Two weeks before the start of a global conference on sustainable development in Rio de Janiero, the United Nations is warning that progress has stalled on key environmental goals the world’s nations have set for themselves, like tackling climate change, combating desertification and protecting biodiversity.

“The world continues to speed down an unsustainable path despite over 500 internationally agreed goals and objectives to support the sustainable management of the environment and improve human well-being,” the United Nations Environmental Program (UNEP) said when it released its Global Environmental Outlook Wednesday.

The world has made progress on only four out of 90 of the most pressing environmental goals and objectives agreed upon as part of the Millennium Development Goals and other international pacts, the UNEP said.
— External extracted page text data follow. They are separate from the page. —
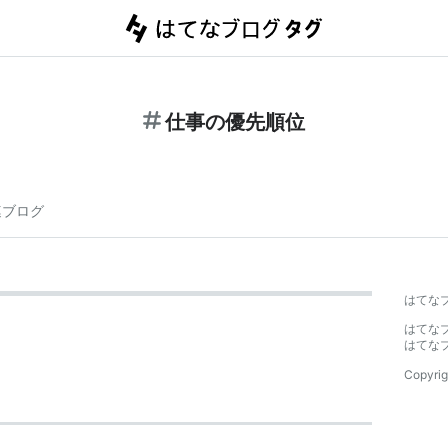
仕事の優先順位
連ブログ
はてな
はてな
はてな
Copyrig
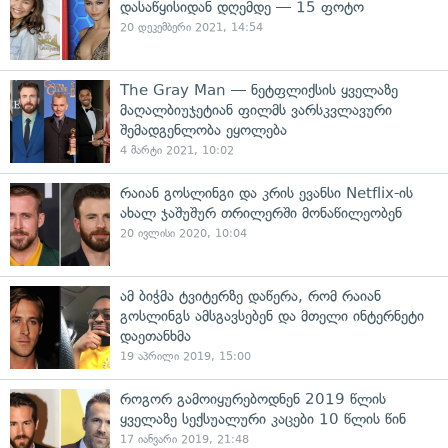
დასაწყისიდან დღემდე — 15 ფოტო
20 დეკემბერი 2021, 14:54
The Gray Man — ნეტფლიქსის ყველაზე
მაღალბიუჯეტიან ფილმს ვარსკვლავური
შემადგენლობა ეყოლება
4 მარტი 2021, 10:02
რაიან გოსლინგი და კრის ევანსი Netflix-ის
ახალ ჯაშუშურ თრილერში მონაწილეობენ
20 ივლისი 2020, 10:04
ამ ბიჭმა ტვიტერზე დაწერა, რომ რაიან
გოსლინგს ამსგავსებენ და მთელი ინტერნეტი
დაეთანხმა
19 აპრილი 2019, 15:00
როგორ გამოიყურებოდნენ 2019 წლის
ყველაზე სექსუალური კაცები 10 წლის წინ
17 იანვარი 2019, 21:48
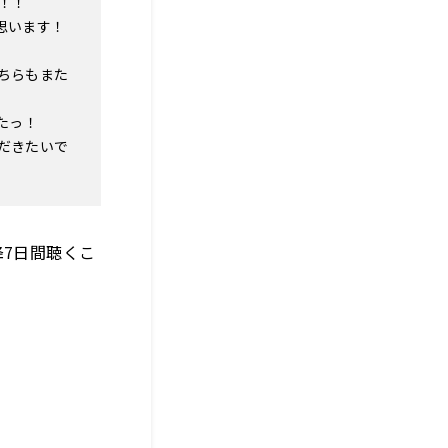
！！
思います！
ちらもまた
たっ！
だきたいで
降7日間聴くこ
The four areas where the UN agency found significant progress are:

Reducing substances that deplete the ozone layer.
Removing lead from fuel.
Increasing access to improved water supplies.
Boosting research on ways to reduce pollution of the marine environment.
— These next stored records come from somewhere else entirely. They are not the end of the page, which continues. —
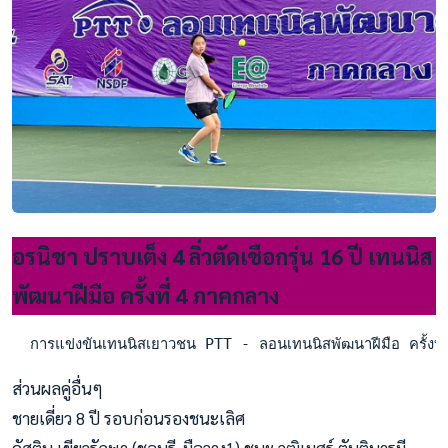
อรนิชา ปราบเต็ง 4 ลิ่วตัดเชือกรุ่น 16 ปี เทนนิส
พัฒนาฝีมือ ครั้งที่ 4 ภาคกลาง
  การแข่งขันเทนนิสเยาวชน PTT - ลอนเทนนิสพัฒนาฝีมือ ครั้งที
ส่วนผลคู่อื่นๆ
ชายเดี่ยว 8 ปี รอบก่อนรองชนะเลิศ
ดัสติน เขียวรักษา (ชลบุรี-มือวาง1) ชนะ วุฒิเมศร์ ตันติบารมี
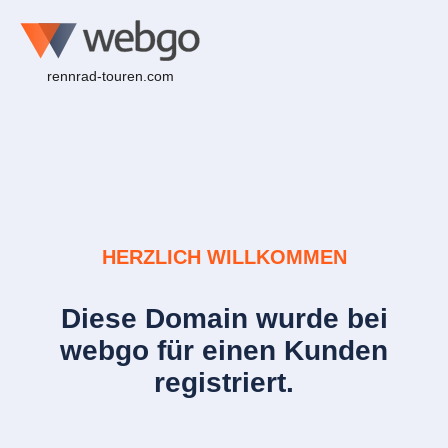
rennrad-touren.com
HERZLICH WILLKOMMEN
Diese Domain wurde bei
webgo für einen Kunden
registriert.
Little to no progress was made on climate change-related goals such as limiting the increase in average global temperature to less than 2 C above pre-industrial levels or in areas such as revitalization of depleted fish stocks, protection of biodiversity and the combating of desertification.
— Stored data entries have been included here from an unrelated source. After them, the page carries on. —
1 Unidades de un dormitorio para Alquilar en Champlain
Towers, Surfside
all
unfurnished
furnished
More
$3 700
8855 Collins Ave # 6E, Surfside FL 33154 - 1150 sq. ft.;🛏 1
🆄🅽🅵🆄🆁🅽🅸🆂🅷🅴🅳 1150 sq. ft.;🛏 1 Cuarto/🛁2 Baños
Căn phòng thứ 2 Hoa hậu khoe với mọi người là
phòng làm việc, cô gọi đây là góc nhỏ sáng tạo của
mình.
“The luxury of develop first, clean up later…that age, that century is gone,” said Achim Steiner, UN Under-Secretary General and UNEP executive director.

In some areas, such as wetland and coral reef protection, nations have actually regressed, said the UNEP report, the fifth such overview in 15 years. Coral reefs are at greater risk of extinction than any other living organism and have deteriorated by 38 per cent since 1980, the report found.

Overall, the world is failing to stem the loss of biodiversity, with about 20 per cent of vertebrate species under threat and some natural habitats shrinking by more than 20 per cent since the 1980s.

“We have failed,” said Elizabeth Thompson, executive co-ordinator for the upcmoning Rio conference, dubbed Rio+20. “We have not properly mainstreamed the issue of sustainable development as a way of living, doing business. That is the overall reason why we have not made the kind of progress that we should have.”

The world has made some progress in granting protected status to parks and other natural sites but still remains short of the goal set for 2020, which aims to see 17 per cent of the world’s land and 10 per cent of its marine area protected. Currently, only 13 per cent of land and 1.6 per cent of marine area is protected.